Sesampai di rumah sakit, dokter Niken udah menyambutku, dia kaget juga aku belum kontraksi padahal obatnya udah habis kuminum. Aku langsung masuk kamar, ganti baju bersalin dan diinfus. Ternyata badanku panas dan cukup tinggi. Induksi ditunda, panasku harus turun dulu. dari hasil NST diketahui bayiku sudah bertingkah, detak jantungnya gak karuan. Induksi dosis yang pertama diberikan.Aku ketakutan, takut tak kuat menahan sakitnya, aku bilang perawatnya untuk menyiapkan epidural. tapi ternyata tidak ada reaksi. aku tidak berasa apa2. 40 tetes yang kedua diberikan, aku tetap tidak berasa. "Tidak kenceng-kenceng bu? tanya perawatnya berulang kali. Aku cuma menggeleng, aku sudah pasrah.

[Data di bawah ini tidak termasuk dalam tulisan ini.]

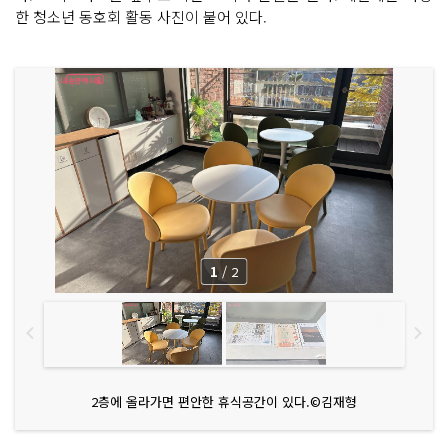
한 청소년 동호회 활동 사진이 붙어 있다.
1
/
2
2층에 올라가면 편안한 휴식공간이 있다.©김재형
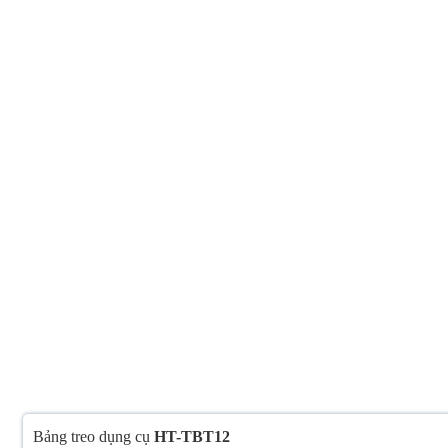
Bảng treo dụng cụ
HT-TBT12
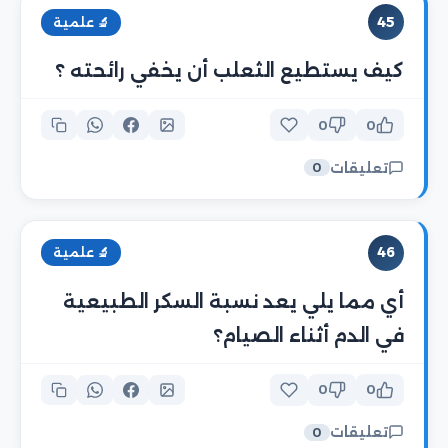
45
🔬 علمية
كيف يستطيع الثعلب أن يخفي رائحته ؟
0
0
تعليقات
0
46
🔬 علمية
أي مما يلي يعد نسبة السكر الطبيعية
في الدم أثناء الصيام؟
0
0
تعليقات
0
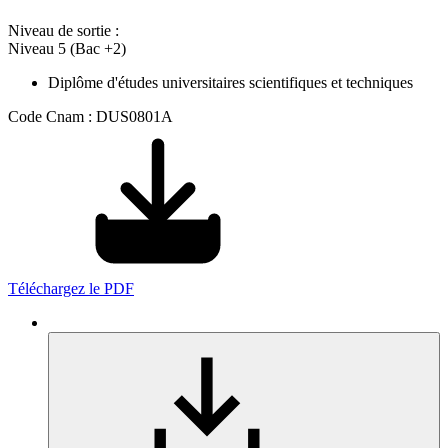
Niveau de sortie :
Niveau 5 (Bac +2)
Diplôme d'études universitaires scientifiques et techniques
Code Cnam : DUS0801A
Téléchargez le PDF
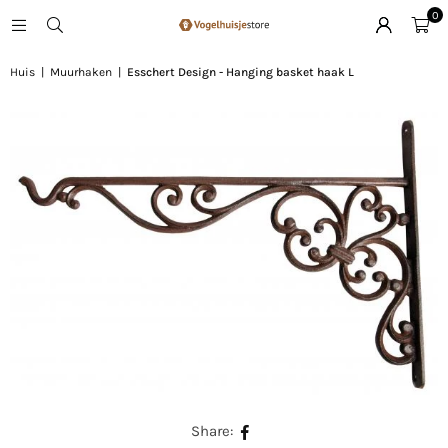
0
Huis
|
Muurhaken
|
Esschert Design - Hanging basket haak L
Share:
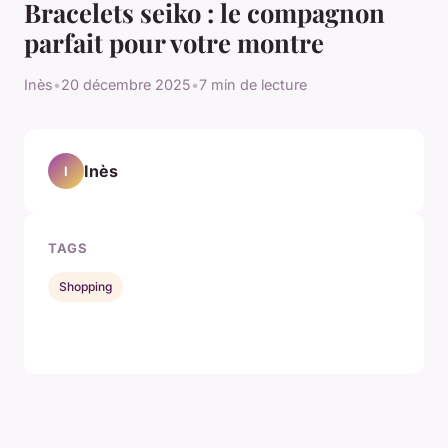
Bracelets seiko : le compagnon
parfait pour votre montre
Inès
•
20 décembre 2025
•
7 min de lecture
Inès
I
TAGS
Shopping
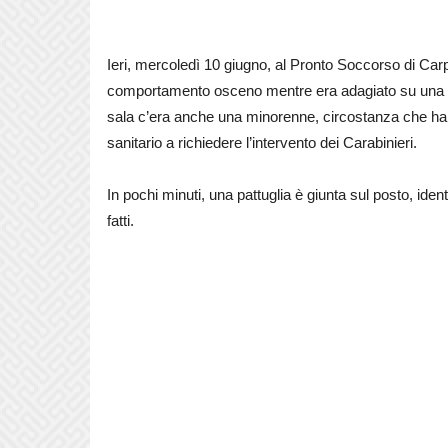
Ieri, mercoledì 10 giugno, al Pronto Soccorso di Carp
comportamento osceno mentre era adagiato su una bare
sala c’era anche una minorenne, circostanza che ha 
sanitario a richiedere l’intervento dei Carabinieri.
In pochi minuti, una pattuglia è giunta sul posto, id
fatti.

Dokter Niken memberi waktu 9 jam kedepan, kalau tidak ada pembukaan juga, maka SC lah pilihan satu-satunya. Bapak ibuku dan adikku telpon dari jakarta menguatkan hatiku. Suamiku dan ibu mertuaku setia di sisi, menanti dengan harap-harap cemas.
Sembilan jam berlalu, tidak ada pembukaan, tidak ada kontraksi, dokter Niken memutuskan operasi. Aku belum pernah dioperasi sebelumnya tapi ketakutanku sudah sirna, demi anakku. Suamiku menandatangani suratnya, aku berangkat menuju meja pertempuran. Suasana ramah dan penuh canda di ruang operasi itu menenangkanku. Aku tidak dibius total, jadi aku tau apa yang sedang berlangsung. Hanya 10 menit anakku sudah lahir, tangis kencangnya begitu melegakan, aku cium dia, bayi laki-laki yang tampan seperti yang aku dan suamiku impikan, 50 cm dan 3,4 kg. Ternyata begini rasanya sesar, enak sekali tidak mengejan. Operasi belum selesai juga, ternyata endometriosis berkembang biak dengan subur di rahimku.Dokter memutuskan membersihkannya sekalian. Subhaanalloh inilah hikmah terbesar operasiku, aku jadi tahu kalo kena endometriosis. Aku percaya yang diberikan Allah pasti yang terbaik buat kami.
"Bu, puteranya tidak tahan antibiotik, ibu ingat-ingat kalo kelak dia sakit ya" kata perawatnya, kulihat merah-merah di wajahnya. Terbayang ribetnya obatnya kalo dia sakit.
"Bu, ini dedeknya scrotumnya besar sebelah, kalau dua minggu belum mengecil juga, tolong dibawa ke bag. urologi ya!" terbayang penyakit hernia yang menakutkanku. Naudzubillaah...
"Bu, tampaknya dia punya alergi, jadi susunya harus yang soya atau yang non allergic ya!" terbayang mahalnya harga susu seperti itu.
"Bu, kayaknya adiknya bingung puting deh, dari tadi koq tidak mau menyusu!'' terbayang sakit semua badanku menahan air susu yang melimpah ruah dan tidak diminumnya.
"Bu, yang sabar ya Bu, karena tidak minum ASI daya tahan tubuhnya memang lemah, dia bakalan sering jatuh sakit!" Terbayang aku harus ekstra ketat menjaganya.
Wah untunglah aku menulis cerita ini, jadi ingat lagi ceritaku menyambut kelahiran Arul. Kini sembilan tahun sudah Arulku, IZZUDDIN NASHRULLAH ANSHORY! Selamat Ulang Tahun Arul sayang!! Tak terasa sudah sembilan tahun Arul menemani hari-hariku, penuh keceriaan melihat lucunya, penuh ketegangan dikala sakitnya, penuh kejutan dengan kepribadiannya yang halus dan perasa! Cepatlah besar sayang dan bertambah pintar! Tangis dan sakitmu tidak akan jadi derita, karena ibu tahu, Kaulah pelengkap jihad ibu!! Doa terbaik selalu buatmu!! Amiin!!